Texte : Paul van der Zalm

A en juger par les sorties que nous avons l’habitude de présenter sur CHAOS Music Magazine, on ne s’attendrait pas immédiatement à une présentation du nouvel album de Natalie Mering sorti cette semaine, le cinquième sorti sous le nom de Weyes Blood. Pourtant, le fait qu’il s’agisse du deuxième album pour l’excentrique – comme Chaos – label Sub Pop est déjà révélateur. En plus de cela, il s’agit de la suite de Titanic Rising, qui est considéré par les critiques comme l’un des meilleurs albums de 2019. Selon Mering, les deux albums doivent être considérés comme les parties 1 et 2 d’une trilogie. Enfin, et surtout, elle livre une nouvelle fois une prestation de classe supérieure avec cet album.

A la première écoute, cela ne se remarque pas forcément. Les chansons sont plaisantes à écouter et Mering a une voix agréable semblable à celle de Rumer. On pourrait aussi l’associer à Lana Del Rey, avec laquelle elle a enregistré la chanson For Free de Joni Mitchell pour l’album Chemtrails Over The Country Club de Del Rey. Et musicalement, l’élément théâtral de Rufus Wainwright ou de Van Dyke Parks est également une bonne référence. Cet aspect théâtral ressort bien dans la vidéo légèrement ironique qui accompagne le morceau d’ouverture It’s Not Just Me, It’s Everybody, dans laquelle on voit Mering danser dans un décor qui représente les ruines d’une civilisation, l’image de mort qui était au cœur de Titanic Rising. Le titre fait référence à un cantique bouddhiste ; avec du recul, nous sommes tous dans le même bateau, qu’il s’agisse de grands problèmes sociaux ou de soucis personnels. 

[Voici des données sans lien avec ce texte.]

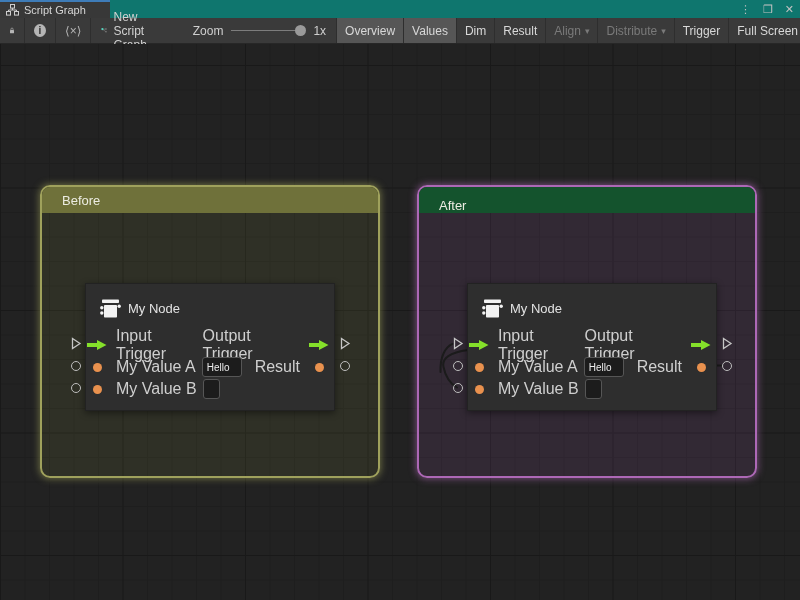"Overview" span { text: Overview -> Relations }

En raison de la théâtralité et de la référence bouddhiste, le lien avec la religion est rapidement établi. Bien que, dans sa jeunesse, elle se soit détournée de l’église pentecôtiste à laquelle ses parents adhéraient et qu’elle ait même fait brièvement partie du groupe Satanized, on peut voir et entendre dans toutes les chansons cette fascination pour une expérience religieuse à travers la musique et le réconfort qu’elle peut apporter. (Ce n’est pas non plus une coïncidence si le nom Weyes Blood est dérivé de Wise Blood, un livre de Flannery O’Connor). La meilleure preuve en est God Turn Me Into a Flower, une chanson céleste, presque grégorienne, qui se termine par le chant des oiseaux et qui fait référence à l’histoire classique de Narcisse fasciné par son reflet. Cela fait naturellement le lien avec Andromeda de l’album précédent.

Le titre de l’album est dérivé de deux morceaux, le court interlude « And in the Darkness » qui suit « Hearts Aglow », une chanson avec des harmonies vocales, un accompagnement orchestral et beaucoup de dramaturgie. Le cœur rayonnant est également visible sur la pochette de l’album. Mering déclare : « C’est comme un bâton lumineux : quand on le craque, il brille. Ça évoque la puissance dans le fait d’avoir le cœur tellement brisé qu’il en émane une lumière. » Donc d’un côté, c’est une autre expérience très personnelle, mais en même temps une image religieuse archétypique. Le single fort Grapevine, avec un arrangement en couches et une mélodie à la flûte qui semble tout droit sortie du classique Nights In White Satin des Moody Blues, et la chanson « The Worst is Done » avec un léger rythme bossa nova et un refrain aux sonorités joyeuses sont un peu plus terre à terre.

Pourtant, malgré le sujet traité, l’ensemble de l’album laisse un sentiment de réconfort grâce à sa beauté sophistiquée. Et comme la plupart des chansons durent environ six minutes, l’auditeur a tout le loisir de s’y abandonner. Seul le morceau instrumental au synthétiseur « In Holy Flux » est légèrement différent avec ses 1:48. Le dernier mot revient à Mering : « Le chaos est un phénomène naturel. Mais la néguentropie, c’est-à-dire la tendance des choses à rentrer dans l’ordre, l’est aussi. Ces chansons ne sont peut-être pas des manifestes ou des solutions, mais je sais qu’elles jettent une lumière sur les raisons de notre désillusion contemporaine. Et c’est peut-être le début du voyage nuancé vers la compréhension des cycles naturels de la vie et de la mort, encore et toujours. »

Le troisième album de la trilogie devrait être porteur d’espoir. Nous l’attendons déjà avec impatience !

Weyes Blood sera en concert le 4 février 2023 au Trianon, à Paris.